2000AD likes to have fairly regular jumping-on points, issues where newcomers can pick up the magazine and be able to follow every story from the start. Prog 1900, out this Wednesday, is one such example of this – and it’s a good one, albeit with a reduced number of stories this week (three instead of the regular five) in order to make room for bumper-length introductory episodes and a lovely retrospective on 2000AD itself.
John Wagner and Carlos Ezquerra, the co-creators of Judge Dredd, return to the self-styled “Galaxy’s Greatest Comic” for a new Judge Dredd multi-part story, Block Judge. When reading this opening episode, I was reminded of The Pit, one of Wagner and Ezquerra’s finest on Dredd.
This is solid writing with a lot of action but it’s paced well and doesn’t lose itself in all the shifts of perspective. Wagner is not only setting a new scene for the ongoing story but also introducing a large set of new characters, so this could easily have turned into a mess. Thankfully he knows what he’s doing and the script flows very nicely. I’m looking forward to seeing how this develops.
Ezquerra’s artwork is always a pleasure to see but when he’s drawing the dirt and decay of Mega-City One, he is in his element.

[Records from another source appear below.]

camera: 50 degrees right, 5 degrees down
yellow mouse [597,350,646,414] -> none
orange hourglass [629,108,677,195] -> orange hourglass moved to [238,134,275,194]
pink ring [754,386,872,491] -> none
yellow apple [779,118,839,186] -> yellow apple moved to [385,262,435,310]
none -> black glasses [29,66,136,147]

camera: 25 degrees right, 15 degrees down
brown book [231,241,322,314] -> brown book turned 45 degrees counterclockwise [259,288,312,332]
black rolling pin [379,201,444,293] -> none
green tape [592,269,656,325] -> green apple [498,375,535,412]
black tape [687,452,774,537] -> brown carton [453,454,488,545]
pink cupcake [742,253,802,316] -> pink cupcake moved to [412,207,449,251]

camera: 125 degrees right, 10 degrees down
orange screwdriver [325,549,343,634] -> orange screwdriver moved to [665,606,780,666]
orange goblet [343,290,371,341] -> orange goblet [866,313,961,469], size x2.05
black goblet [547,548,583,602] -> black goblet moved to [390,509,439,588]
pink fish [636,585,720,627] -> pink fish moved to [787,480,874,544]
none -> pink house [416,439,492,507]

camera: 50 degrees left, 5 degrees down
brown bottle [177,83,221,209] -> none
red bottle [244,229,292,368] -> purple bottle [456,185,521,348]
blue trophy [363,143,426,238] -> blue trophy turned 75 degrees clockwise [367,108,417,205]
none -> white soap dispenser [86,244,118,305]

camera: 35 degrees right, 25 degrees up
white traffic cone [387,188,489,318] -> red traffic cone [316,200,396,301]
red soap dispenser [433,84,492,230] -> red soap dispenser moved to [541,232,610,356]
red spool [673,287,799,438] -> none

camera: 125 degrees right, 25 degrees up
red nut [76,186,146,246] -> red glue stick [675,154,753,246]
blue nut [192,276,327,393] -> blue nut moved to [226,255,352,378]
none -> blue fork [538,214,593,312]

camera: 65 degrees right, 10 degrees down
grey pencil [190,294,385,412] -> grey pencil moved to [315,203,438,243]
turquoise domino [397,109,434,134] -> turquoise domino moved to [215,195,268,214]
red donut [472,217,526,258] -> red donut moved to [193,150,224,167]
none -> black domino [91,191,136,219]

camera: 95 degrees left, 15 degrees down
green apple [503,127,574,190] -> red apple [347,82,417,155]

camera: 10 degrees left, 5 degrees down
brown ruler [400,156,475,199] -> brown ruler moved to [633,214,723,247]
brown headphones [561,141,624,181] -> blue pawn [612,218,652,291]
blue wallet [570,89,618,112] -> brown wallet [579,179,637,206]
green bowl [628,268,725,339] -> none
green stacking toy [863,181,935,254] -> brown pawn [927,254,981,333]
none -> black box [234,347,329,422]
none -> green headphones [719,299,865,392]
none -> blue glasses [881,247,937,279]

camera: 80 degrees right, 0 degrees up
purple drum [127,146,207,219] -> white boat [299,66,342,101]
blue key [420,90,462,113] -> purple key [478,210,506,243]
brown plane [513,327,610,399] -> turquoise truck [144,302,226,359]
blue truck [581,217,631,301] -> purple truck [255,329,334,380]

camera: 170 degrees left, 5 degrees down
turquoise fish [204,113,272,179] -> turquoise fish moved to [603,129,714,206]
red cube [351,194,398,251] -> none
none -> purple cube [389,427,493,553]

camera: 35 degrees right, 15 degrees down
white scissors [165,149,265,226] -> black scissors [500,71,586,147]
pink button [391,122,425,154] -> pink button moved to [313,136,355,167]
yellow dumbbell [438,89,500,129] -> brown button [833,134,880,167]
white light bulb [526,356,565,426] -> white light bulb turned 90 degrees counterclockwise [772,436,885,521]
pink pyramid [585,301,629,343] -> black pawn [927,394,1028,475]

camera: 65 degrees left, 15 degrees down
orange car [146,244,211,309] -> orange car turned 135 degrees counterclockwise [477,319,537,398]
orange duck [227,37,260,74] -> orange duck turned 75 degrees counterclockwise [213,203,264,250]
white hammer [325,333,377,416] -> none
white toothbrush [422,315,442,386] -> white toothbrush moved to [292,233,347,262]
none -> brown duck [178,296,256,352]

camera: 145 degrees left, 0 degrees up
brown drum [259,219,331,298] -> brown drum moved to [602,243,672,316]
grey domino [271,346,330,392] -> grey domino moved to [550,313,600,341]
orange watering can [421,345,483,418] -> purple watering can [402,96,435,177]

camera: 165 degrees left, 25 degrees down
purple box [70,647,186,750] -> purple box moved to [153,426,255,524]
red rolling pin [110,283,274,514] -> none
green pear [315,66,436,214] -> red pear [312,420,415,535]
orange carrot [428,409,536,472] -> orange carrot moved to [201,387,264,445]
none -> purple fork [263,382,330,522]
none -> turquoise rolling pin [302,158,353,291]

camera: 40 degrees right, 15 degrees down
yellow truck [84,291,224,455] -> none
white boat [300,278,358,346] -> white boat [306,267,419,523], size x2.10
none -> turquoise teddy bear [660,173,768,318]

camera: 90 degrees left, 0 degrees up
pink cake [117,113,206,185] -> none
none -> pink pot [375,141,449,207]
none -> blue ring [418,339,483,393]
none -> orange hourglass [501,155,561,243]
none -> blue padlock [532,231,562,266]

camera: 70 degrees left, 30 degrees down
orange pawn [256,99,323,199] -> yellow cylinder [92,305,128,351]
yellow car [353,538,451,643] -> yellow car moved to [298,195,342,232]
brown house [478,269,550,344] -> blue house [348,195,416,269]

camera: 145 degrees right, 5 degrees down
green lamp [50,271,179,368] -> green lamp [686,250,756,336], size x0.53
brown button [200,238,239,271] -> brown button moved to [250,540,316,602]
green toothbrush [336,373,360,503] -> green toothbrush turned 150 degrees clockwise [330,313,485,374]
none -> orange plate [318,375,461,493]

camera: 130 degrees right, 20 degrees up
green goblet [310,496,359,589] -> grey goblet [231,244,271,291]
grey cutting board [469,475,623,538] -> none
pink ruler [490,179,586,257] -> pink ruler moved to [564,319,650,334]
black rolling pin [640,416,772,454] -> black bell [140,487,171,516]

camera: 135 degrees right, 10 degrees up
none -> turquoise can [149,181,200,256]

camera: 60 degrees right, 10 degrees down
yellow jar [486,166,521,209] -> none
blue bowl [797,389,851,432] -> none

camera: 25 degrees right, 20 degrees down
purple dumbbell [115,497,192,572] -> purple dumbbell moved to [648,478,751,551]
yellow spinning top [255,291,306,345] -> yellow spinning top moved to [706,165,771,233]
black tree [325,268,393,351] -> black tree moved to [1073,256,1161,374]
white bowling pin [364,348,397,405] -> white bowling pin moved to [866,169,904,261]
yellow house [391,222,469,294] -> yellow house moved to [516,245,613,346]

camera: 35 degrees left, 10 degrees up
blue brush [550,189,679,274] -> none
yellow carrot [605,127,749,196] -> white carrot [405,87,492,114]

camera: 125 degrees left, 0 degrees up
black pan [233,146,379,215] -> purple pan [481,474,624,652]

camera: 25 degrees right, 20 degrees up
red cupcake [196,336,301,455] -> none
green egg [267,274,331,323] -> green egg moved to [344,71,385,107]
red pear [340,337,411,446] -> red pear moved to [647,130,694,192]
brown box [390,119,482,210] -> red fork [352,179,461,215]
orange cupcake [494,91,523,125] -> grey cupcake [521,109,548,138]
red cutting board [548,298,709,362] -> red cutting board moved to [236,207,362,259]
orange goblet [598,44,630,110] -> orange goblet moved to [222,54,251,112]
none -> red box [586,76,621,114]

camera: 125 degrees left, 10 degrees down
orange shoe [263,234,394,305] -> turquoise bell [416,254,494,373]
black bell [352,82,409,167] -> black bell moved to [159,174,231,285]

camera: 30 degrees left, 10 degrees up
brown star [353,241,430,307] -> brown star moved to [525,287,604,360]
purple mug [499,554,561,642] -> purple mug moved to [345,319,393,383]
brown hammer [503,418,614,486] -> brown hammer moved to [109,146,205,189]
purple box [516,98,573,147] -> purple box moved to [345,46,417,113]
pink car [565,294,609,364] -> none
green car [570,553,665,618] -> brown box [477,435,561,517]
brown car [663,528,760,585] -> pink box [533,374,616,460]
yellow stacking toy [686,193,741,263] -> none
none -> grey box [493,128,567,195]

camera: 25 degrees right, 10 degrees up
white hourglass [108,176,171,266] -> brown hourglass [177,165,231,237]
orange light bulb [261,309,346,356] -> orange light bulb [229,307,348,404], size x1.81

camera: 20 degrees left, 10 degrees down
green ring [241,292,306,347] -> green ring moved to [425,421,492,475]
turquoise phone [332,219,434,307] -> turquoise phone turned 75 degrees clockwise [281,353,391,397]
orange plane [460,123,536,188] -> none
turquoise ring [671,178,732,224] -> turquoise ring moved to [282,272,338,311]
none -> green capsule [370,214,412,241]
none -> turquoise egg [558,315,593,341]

It’s always good to see Dredd in his alternate, black uniform; it really fits with the dark, grimy look Ezquerra brings to Dredd.
I’ve said before that strips by Ian Edginton are something you either love or hate so I’m always wary of when one of his stories turns up. This week we have the first of a new series of Stickleback, with Edginton writing and art provided by D’Israeli. I’m happy to say that it opens rather well.
It’s dialogue-heavy and fairly slow moving, as per usual with Edginton, but the characters don’t waffle on in a boring manner and the story feels like it’s going somewhere, so that’s all good. I don’t often say this (in fact I may never have said it) but I’m actually looking forward to seeing where Stickleback is going.
D’Israeli’s art is wonderfully grotesque, which fits perfectly with the horrible, dirty locale of Victorian era London on display here. I’m at a loss to pin down which art school is on display here in the buildings but there seem to be mixtures of art deco and the long, slightly curved buildings of old 50’s and 60’s animation. It’s a delight to look at, even if it does get a little crowded here and there.
The three-page retrospective, The Noble 1900, by Tharg the Mighty himself (the alien editor of 2000AD, for those who aren’t yet followers of his “Mighty Organ”, the comic) is a nice little trip down memory lane for those who have been reading the comic for a long time.
I personally only started reading 2000AD in the nineties, after the Stallone version of Judge Dredd came out in the cinemas (I’m sorry, I’m sorry! I thought it was pretty good at the time!) and while I’ve read Judge Dredd: The Mega-History more times than I care to mention, getting this nice behind-the-scenes look at the comic as a whole is rather nice.
The Noble 1900 raises the point that Prog 2000 is coming up in the autumn of 2016 but it doesn’t mention that since 1999, each of the end-of-year comics has been called Prog 20XX (the final comic for this year will be Prog 2015, for example) so we have already had an issue called “Prog 2000”. Will those end-of-year issues be ignored in the numbering sequence? I suppose we will have to wait and see.
Finally, we come to the opening of a new story for Kingdom, by Dan Abnett with line art by Richard Elson and colours by Abigail Ryder. As is typical of Abnett’s tales, Kingdom begins with a monologue from a guy who’s big enough to go toe-to-toe with the Incredible Hulk and then go on to debate with the finest orators in the land.
Here we are treated to a steady stream of future-slang that’s comprehensible enough to not slow the story down while you try to translate but still different enough to help set the scene. There’s not a lot of story here, it’s mostly a couple of short action sequences plus a set-up for a bigger action sequence in part two. Standard Abnett fare, but good with it nevertheless.
The artwork is lovely, especially the depiction of the cobbled-together biplane. The colours are bright but not too intense, which gives the pages a wonderfully old fashioned action comic feel which, despite the far future setting, really works. The characters have a wonderful sense of realness to them, with expertly drawn emotion. It’s a real winner.
In short, 2000AD Prog 1900 is another excellent instalment for the long-running comic, which continues a year-long run of great issues. I’m really looking forward to next week’s episode, which sees two more stories starting up. If you’re new to 2000AD, this is the time to give it a try when it comes out in UK newsagents & online on Wednesday (oversees readers will get the print edition next month but then can get it digitally from Wednesday, too), I doubt you’ll be disappointed.